臓腑からこみ上げてくる激情と恐れ。口の中に溜まったぬるぬるした液を飲み込む。
「ムカつくんだよお前ら―――ゲルググなんて使いやがって」
機体のステータスに視線を流す。不幸中の幸いか、岩塊にバックパックを叩き付けられた割には、《ハイザック》のスラスターは生きていた。案外、悪い機体じゃない。MS-06の設計思想を継承している、ってことか。今すぐにでも帰還しなければならないほどの致命傷を受けながらも、主の命令に従順に振る舞うその誠実さを今更に感謝し、ちょっとだけ申し訳なさを感じながら、歯を食いしばってスロットルを全開にする。
「お前らなんかに―――!」
スラスターの光を爆発させ、ブースターユニットを背負ったその背中目掛けてビームライフルの銃口を向ける。
「―――好き勝手にさせておくかぁ!」
《ハイザック》がトリガーに指を重ねる。そうしてその黒々した銃口が狂ったように雄叫びを上げ、数千度の光の銃弾が《リゲルグ》を撃ちぬき―――。
聴神経に雷が奔った。劈くような何かの音が頭蓋を揺らし、彼女は酷く冷静に、1秒後には事態を把握した。機体の損傷、人間でいう所の腹部に致命的な損傷。オールビューモニターのすぐ下で、ビームサーベルが《ハイザック》の胴体を貫いていた。

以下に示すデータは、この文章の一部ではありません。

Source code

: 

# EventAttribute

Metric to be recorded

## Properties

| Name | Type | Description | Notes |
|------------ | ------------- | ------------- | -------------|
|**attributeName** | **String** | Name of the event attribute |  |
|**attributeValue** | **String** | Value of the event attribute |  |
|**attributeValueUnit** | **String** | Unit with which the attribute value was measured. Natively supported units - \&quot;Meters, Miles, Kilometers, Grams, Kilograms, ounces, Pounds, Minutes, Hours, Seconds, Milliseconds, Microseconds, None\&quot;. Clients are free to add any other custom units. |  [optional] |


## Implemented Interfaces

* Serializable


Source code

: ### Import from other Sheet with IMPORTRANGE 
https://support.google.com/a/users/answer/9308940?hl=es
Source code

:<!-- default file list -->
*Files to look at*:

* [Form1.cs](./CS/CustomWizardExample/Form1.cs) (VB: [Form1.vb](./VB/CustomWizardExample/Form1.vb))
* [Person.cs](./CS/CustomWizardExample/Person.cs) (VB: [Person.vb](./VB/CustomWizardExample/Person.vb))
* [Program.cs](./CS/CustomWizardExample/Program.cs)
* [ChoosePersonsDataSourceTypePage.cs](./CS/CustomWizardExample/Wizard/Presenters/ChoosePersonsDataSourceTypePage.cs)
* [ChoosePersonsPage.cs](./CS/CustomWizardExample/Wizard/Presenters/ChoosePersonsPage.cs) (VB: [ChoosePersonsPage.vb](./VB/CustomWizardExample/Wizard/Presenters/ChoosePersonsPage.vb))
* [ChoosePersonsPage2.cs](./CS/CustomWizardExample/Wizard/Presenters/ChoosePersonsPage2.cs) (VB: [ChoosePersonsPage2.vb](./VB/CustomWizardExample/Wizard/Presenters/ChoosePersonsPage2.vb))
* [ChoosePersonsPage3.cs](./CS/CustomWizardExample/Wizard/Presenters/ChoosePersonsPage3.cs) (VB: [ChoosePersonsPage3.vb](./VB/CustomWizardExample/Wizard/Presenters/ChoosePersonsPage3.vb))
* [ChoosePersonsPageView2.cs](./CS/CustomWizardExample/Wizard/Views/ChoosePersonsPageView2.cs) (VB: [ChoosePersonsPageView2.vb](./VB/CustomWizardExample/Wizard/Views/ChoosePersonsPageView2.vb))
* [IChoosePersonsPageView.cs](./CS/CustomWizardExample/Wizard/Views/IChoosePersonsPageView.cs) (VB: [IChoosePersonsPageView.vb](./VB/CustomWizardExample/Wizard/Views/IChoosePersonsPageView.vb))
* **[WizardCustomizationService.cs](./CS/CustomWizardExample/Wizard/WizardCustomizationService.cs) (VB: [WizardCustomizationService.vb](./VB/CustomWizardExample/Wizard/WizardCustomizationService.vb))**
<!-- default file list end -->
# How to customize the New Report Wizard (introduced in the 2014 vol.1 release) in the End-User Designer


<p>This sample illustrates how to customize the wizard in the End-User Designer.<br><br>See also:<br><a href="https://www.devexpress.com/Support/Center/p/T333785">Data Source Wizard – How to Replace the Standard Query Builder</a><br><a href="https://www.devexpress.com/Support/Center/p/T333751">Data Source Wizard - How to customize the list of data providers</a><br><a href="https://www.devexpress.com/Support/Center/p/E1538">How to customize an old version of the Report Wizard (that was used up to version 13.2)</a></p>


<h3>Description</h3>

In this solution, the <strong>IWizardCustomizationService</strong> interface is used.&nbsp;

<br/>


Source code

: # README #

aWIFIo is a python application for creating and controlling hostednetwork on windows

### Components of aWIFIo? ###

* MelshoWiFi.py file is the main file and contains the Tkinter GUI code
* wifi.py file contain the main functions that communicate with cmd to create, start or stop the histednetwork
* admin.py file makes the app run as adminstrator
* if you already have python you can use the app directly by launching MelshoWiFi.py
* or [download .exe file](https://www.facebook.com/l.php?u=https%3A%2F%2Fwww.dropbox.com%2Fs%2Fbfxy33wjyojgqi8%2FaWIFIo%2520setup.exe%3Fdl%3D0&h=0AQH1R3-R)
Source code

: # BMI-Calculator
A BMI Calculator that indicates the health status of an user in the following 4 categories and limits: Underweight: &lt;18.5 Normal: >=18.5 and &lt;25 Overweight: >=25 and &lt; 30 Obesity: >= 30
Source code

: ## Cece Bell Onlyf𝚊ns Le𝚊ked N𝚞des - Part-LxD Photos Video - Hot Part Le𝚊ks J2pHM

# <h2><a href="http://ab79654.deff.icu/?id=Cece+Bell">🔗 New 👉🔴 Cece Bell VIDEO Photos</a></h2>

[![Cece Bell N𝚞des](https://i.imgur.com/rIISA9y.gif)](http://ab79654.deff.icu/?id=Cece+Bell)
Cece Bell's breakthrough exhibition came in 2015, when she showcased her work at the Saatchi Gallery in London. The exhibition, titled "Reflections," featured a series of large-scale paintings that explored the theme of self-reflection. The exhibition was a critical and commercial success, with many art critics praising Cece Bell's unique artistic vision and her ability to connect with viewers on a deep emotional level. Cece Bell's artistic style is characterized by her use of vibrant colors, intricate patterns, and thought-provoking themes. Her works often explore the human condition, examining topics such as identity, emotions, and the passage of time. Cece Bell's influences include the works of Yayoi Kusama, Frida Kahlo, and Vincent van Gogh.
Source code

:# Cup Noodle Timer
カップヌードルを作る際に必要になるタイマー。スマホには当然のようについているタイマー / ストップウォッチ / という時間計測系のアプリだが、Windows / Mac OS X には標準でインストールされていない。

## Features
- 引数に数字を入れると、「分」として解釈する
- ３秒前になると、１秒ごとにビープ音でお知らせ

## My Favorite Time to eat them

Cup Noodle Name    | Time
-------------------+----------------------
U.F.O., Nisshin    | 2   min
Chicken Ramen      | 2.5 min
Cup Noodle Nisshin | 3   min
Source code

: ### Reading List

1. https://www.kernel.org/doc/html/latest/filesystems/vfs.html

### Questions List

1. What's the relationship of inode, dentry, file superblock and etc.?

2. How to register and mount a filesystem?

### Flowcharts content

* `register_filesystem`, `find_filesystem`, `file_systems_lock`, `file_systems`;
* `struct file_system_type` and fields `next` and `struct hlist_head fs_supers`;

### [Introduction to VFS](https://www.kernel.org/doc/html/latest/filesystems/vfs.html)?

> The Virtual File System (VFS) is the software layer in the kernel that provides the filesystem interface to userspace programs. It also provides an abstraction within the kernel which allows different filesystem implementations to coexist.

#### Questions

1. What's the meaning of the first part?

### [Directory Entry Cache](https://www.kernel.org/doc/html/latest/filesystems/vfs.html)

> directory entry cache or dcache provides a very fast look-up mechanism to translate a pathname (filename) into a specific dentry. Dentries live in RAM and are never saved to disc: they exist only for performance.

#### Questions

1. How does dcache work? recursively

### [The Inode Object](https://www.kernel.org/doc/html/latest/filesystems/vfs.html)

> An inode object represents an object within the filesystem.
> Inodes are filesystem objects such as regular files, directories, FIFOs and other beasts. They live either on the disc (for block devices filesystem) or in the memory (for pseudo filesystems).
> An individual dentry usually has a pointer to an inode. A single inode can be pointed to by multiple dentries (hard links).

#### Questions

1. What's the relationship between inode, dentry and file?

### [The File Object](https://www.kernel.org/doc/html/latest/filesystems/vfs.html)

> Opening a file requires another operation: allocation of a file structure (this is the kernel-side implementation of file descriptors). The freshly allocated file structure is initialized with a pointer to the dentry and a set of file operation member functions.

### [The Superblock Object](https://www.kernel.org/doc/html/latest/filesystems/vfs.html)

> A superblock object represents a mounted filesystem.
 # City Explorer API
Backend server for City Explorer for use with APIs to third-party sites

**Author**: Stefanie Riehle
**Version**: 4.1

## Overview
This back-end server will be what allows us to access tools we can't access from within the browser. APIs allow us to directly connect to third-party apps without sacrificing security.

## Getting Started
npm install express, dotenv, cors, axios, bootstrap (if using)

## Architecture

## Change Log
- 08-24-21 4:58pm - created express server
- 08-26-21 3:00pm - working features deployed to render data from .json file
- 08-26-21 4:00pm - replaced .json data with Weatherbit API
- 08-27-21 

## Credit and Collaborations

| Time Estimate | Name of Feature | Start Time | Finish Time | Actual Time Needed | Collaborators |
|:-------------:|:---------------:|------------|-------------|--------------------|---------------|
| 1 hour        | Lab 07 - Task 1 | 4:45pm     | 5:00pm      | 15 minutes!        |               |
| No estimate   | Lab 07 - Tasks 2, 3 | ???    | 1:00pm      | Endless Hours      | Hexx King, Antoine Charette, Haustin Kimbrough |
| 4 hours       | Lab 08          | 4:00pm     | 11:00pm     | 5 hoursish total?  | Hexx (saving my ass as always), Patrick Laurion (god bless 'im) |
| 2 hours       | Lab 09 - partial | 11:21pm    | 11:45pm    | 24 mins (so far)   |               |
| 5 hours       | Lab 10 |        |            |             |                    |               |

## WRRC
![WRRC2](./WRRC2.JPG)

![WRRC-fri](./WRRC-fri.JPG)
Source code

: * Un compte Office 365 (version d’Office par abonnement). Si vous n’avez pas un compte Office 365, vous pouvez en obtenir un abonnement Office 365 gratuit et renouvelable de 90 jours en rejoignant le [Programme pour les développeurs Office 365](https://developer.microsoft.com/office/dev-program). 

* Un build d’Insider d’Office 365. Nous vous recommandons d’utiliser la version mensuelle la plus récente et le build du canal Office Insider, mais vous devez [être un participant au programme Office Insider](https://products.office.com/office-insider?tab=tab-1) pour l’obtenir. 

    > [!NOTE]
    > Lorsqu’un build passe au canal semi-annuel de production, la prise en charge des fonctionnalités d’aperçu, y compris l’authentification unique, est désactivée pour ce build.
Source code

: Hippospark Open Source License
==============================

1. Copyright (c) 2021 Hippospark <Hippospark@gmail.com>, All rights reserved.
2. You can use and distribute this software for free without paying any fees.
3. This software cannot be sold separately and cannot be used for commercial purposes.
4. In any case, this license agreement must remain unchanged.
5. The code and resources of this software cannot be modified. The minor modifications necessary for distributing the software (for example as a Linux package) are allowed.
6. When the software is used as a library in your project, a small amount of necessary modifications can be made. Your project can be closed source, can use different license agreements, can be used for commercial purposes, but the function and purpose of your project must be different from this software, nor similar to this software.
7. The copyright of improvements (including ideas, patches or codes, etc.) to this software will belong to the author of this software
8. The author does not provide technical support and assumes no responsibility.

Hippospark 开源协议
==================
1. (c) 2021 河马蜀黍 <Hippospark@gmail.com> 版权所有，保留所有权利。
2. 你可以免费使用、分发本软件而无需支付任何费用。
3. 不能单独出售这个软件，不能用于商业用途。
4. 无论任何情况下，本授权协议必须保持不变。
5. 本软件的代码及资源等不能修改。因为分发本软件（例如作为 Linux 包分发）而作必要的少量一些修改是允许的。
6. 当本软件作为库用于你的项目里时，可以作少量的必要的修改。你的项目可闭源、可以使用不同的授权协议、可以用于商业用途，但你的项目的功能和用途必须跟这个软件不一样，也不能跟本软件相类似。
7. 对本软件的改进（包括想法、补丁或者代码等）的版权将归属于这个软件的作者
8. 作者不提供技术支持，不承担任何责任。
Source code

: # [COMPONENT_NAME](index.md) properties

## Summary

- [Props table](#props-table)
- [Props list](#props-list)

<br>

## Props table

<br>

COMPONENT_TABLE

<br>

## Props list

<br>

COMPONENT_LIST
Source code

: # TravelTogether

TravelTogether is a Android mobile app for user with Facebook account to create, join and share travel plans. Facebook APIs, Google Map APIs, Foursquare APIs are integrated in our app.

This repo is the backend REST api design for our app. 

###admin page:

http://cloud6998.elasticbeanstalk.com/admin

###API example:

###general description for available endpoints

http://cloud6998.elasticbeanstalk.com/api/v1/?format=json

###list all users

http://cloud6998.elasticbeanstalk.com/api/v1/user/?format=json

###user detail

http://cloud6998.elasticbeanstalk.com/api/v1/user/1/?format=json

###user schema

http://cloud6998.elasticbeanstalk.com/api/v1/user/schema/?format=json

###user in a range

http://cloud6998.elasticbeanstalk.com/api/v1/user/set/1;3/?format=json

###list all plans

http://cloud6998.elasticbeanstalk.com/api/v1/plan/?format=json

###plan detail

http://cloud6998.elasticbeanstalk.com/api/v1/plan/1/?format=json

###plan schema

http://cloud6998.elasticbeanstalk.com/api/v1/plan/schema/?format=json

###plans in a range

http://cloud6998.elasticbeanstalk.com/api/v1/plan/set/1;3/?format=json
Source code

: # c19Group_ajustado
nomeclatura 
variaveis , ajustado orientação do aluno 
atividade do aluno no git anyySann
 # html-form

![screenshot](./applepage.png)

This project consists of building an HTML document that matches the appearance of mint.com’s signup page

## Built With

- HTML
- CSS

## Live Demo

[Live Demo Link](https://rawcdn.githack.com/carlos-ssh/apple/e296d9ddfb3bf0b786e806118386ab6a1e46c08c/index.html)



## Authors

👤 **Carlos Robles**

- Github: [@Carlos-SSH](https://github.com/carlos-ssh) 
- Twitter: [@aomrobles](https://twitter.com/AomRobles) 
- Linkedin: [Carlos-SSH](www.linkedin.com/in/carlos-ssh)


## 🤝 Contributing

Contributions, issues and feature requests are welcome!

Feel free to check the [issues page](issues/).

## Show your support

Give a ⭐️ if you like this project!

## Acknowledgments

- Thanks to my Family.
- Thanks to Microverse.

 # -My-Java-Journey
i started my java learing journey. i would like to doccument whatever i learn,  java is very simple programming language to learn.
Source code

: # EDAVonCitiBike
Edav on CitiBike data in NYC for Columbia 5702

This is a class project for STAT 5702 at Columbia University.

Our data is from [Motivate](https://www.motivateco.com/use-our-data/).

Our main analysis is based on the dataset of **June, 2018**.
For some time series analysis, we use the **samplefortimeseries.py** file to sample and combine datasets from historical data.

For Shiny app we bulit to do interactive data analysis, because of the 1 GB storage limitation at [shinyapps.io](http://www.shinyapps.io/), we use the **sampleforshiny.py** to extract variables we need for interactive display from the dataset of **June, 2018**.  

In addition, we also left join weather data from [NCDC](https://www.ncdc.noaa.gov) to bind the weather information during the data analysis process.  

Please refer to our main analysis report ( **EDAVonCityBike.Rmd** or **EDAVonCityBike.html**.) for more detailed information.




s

もう一機の《リゲルグ》がビームライフルの銃口付近に装備したバヨネットを発振させ、《ハイザック》を串刺しにしたのだ。
モニター越しに背後に視線をやる。モノアイを妖しく輝かせる《ゲルググ》の顔が網膜に焼き付き、琳霞はせき込みながら血を吐き出した。口から飛び出した血がバイザーにべっとりと張り付き、琳霞の視界を赤単色に染め上げていく。
バヨネットの牙を突き刺したまま、アサルトライフルはその黒々とした口から狂ったように咆哮を上げ、ぎらつく純白の閃光がコクピットに群れを成して殺到した。
数千度に達する光は、人間を蒸発させることなど容易いことだ。
耐熱限界を超え、ノーマルスーツが一瞬で焼け焦げる。
家族の顔。
フェニクスの顔。
―――男の顔。
別に好きでもなんでもない男の顔。どこかぎこちなく、それでも精一杯に笑みを浮かべた男の、顔。
―――ちくしょ……。
目元から溢れた液体は、じゅっ、という音と共に、彼女の存在ごと原初的存在へと還元された。
※
脳みそが破裂した。
不意に起こったその冷たい灼熱の不快感に意識が流され、脳髄のどこかに激痛を感じたクレイは、視界に入ったディスプレイの情報を数学的情報の羅列としか理解できなかった。